*Source passage:*
★ ★ ★ ★ ★

Adelina Ong, a skater and applied theatre practitioner, compares the quirky work and public reception of the Singaporean-graffiti artist SKL0 with the success of the skater-ran Long Live Southbank (LLSB) campaign that effectively resisted the relocation of London’s storied undercroft skate spot. Both case studies show that, through clever, historically-minded framing and public engagement, a city’s status quo can be challenged and changed.
This paper pivots on two existing ideas: ‘la perruque,’ and the ‘performance of place.’ La perruque refers to ways in which people use the constraints of something for some subversive purpose, and ‘performance of place’ is an act that transforms a geographic site into a locus of shared significance.
The paper then extends these two theories to show how SKL0’s art and LLSB’s campaign negotiate for a new understanding of a place within the staid limitations of its presupposed purpose.
SKL0 opened up space for Singaporeans to consider the difference between official graffiti, like traffic signs and prohibition circles, and SKL0’s stickers, which poke fun at the sanitized cityscape and led to the artist’s arrest for vandalism in 2012. While LLSB, which articulated the place’s social significance through online videos, skate sessions, and blogs, demonstrates how public support can be garnered and cartwheeled into political action.
The paper leads to some useful takeaways which you can apply to your own scene:
● What are ways in which you can translate and perform the meaning of your favorite curb to people outside or even at odds with your worldview?
● How do the actions of a site’s participants transform the location into a place of social value, especially when those actions go against conservative parameters?
● And, most simply, how can we redefine vandalism as civic engagement?
Does skateboarding transform the very nature of a space? How do its characteristics influence the ideas of movement, place, and resistance? Can skateboarding and skateparks be effective tools for self-development, particularly amongst young people, in conflict zones or other contexts of socio-political disadvantage?
These are some of the questions Dani Abulhawa addresses in this 2017 article, which explores skateboarding’s ontology in light of her experiences building a skatepark with the SkatePal charity in Palestine. Drawing from French philosophers Deleuze and Guattari’s theory on smooth and striated space, she looks into the role of the skatepark as a space itself and the practice of skateboarding in relation to water, play, simulation, and socio-political resistance.

★ ★ ★ ★ ★

*Rows:*
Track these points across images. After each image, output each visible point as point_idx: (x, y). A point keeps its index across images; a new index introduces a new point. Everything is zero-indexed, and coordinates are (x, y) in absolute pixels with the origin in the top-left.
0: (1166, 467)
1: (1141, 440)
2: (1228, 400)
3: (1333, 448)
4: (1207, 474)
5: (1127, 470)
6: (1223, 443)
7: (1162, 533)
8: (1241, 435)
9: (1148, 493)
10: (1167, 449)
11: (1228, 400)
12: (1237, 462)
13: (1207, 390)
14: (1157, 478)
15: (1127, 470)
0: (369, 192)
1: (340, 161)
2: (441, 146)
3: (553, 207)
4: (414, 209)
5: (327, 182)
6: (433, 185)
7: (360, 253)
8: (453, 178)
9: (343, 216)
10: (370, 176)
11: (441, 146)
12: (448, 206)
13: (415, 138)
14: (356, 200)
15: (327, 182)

★ ★ ★ ★ ★

*To be done:*
1 – In the skateboarding passage, set down everything from "This paper pivots" down to "of shared significance.".
2 – According to the skateboarding passage, in relation to what things does Dani Abulhawa's article examine the practice of skateboarding? List each one.
The material after the skateboarding passage is separate from it.

*Results for the exercise:*
1 –
This paper pivots on two existing ideas: ‘la perruque,’ and the ‘performance of place.’ La perruque refers to ways in which people use the constraints of something for some subversive purpose, and ‘performance of place’ is an act that transforms a geographic site into a locus of shared significance.

2 –
- water
- play
- simulation
- socio-political resistance